When taking a new life insurance policy, most of us give a little thought to the possibility that there may be situations where your life insurance policy won’t pay a claim to your heirs. But there are actually such situations – at least five.
Suicide within the first two years of the policy
Life insurance policies typically come with a provision referred to as a period of contestability, and we’ll dive a little deeper into that topic in a moment. But this provision applies more specifically if the death is a result of suicide.
The period of contestability is largely a protection for the life insurance company against people taking out a large amount of life insurance, then committing suicide in order to improve their family’s financial position. Though this action may be unthinkable to most people, it does happen in the real world – or at least it used to, before the introduction of the two year suicide limitation.
Facing a major business failure, the loss of a well-paying career, or exposure to substantial debts, could cause a person to become distraught and hopeless. He may see his own life as being essentially over, but still have a strong desire to provide for his family. We can think of this as a form of benevolent insanity, but it’s a nightmare situation for life insurance companies.
Living abroad
Like any other legal agreement, life insurance policies contain a significant amount of fine print. And like most legal agreements, consumers don’t normally spend much time reading the fine print.
You should.
One of the provisions you might come across in your life insurance policy are exclusions that apply to living abroad. Even if you are living in the US at the time you began your life insurance policy, there may be specific provisions that exclude payment of the death benefit if you are living outside the country.
This is why it’s so important to have a competent insurance broker to guide you through the process of obtaining life insurance. The broker can skim through the fine print, and relate it to you easily and in a way that you can understand.
If you weren’t entirely truthful about your smoking habit
Some people under-report the significance of a smoking habit. If they quit smoking two years ago, they may indicate that they are non-smokers. This produces a substantially better premium rate than a smoker category.
While it’s true that the person may no longer be a smoker, there clearly is a history – one a life insurance company will want to know about. Smoking in particular is one of those habits that can have long-term health consequences. The insurance company will have a time period requirement that will establish at what point a former smoker can be classified as a non-smoker. That may be two years, but it could also be five years or even 10 years. If you under report your smoking status, that can give the insurance company reason to challenge payment of the claim upon your death.
Still another misrepresentation in the smoking category are casual or occasional smokers. Those are people who smoke maybe two or three cigarettes a week, or even monthly bouts of chain-smoking. Because they only smoke occasionally, they may not see themselves as smokers. The insurance company will see it differently.
They will see potential health risks even with a very low level of smoking. If this is revealed upon your death – either from subsequent medical records or from an autopsy – the insurance company may refuse to pay the claim.
The expiration of the term on a term life insurance policy
Most people know when the expiration of their term life insurance policy is coming. But there are times when it can slip your mind. This can easily happen in situations where you have a paid-up life insurance policy. This involves making a sufficiently large payment with life insurance company up front to cover the premiums on the policy for the entire term.
When it happens, there is a possibility that you will forget that the term will come to an end. You may even ignore written notifications from the insurance company, thinking that they are junk mail.
If the term of the policy expires, and you do not extend it, your life insurance coverage will end the day after the last day of the policy.

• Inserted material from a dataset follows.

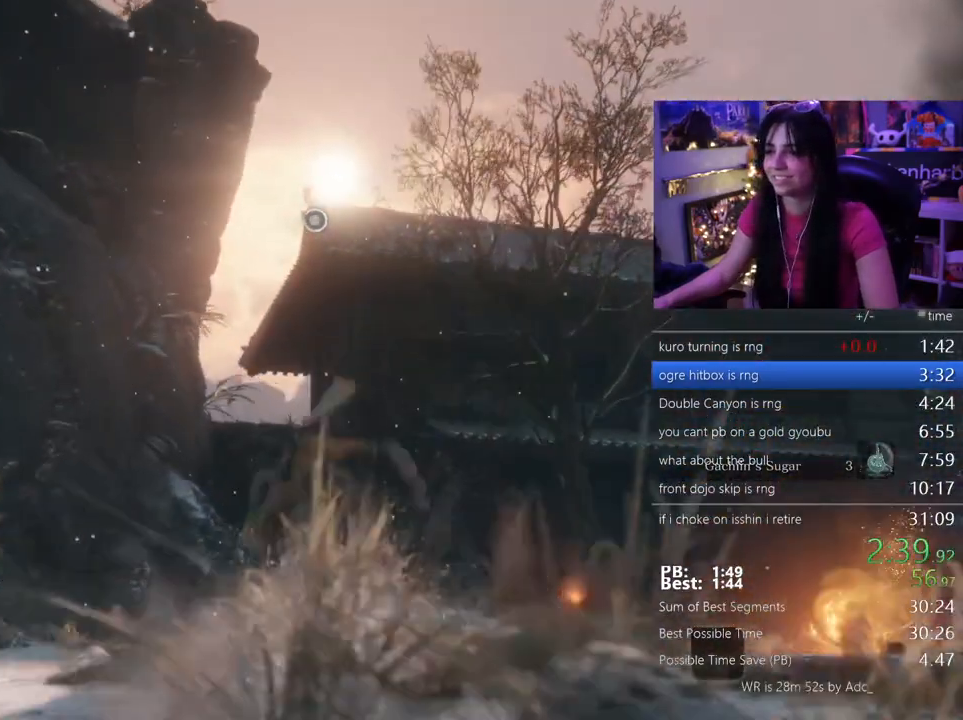
{"keys": ["w"], "mouse": [], "events": [[83, "f", "down"], [167, "f", "up"], [217, "f", "down"], [450, "f", "up"]]}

There’ll be no opportunity to revive the policy – for the purpose of paying a death benefit – by attempting to extend the policy after the fact.
Any kind of fraud on the life insurance application
Earlier we discussed the period of contestability provision included in life insurance policies. That provision gives the life insurance company the option to challenge and investigate a claim, typically within the first two years the policy is in force.
The insurance company can use this provision to investigate a suspicious death. They can delay – or ultimately withhold – the payment of the death benefit in the event there are any questionable circumstances surrounding the death.
This is why being completely truthful on a life insurance application is so critical. The insurance company will investigate the cause of death – including events that may have contributed to it – and then match those results against the original application. If a pattern emerges that certain health conditions or dangerous activities have existed back to the time of application – and were not disclosed by the insured – the company can deny payment of the claim.
Unfortunately, even if a person is aware of the two-year restriction, they may still withhold information, or provide inaccurate information, under the assumption that they will certainly be around for at least the first two years. But if they die any time within the two-year period, an investigation may be started that could lead to the denial of the payment of benefits to your family.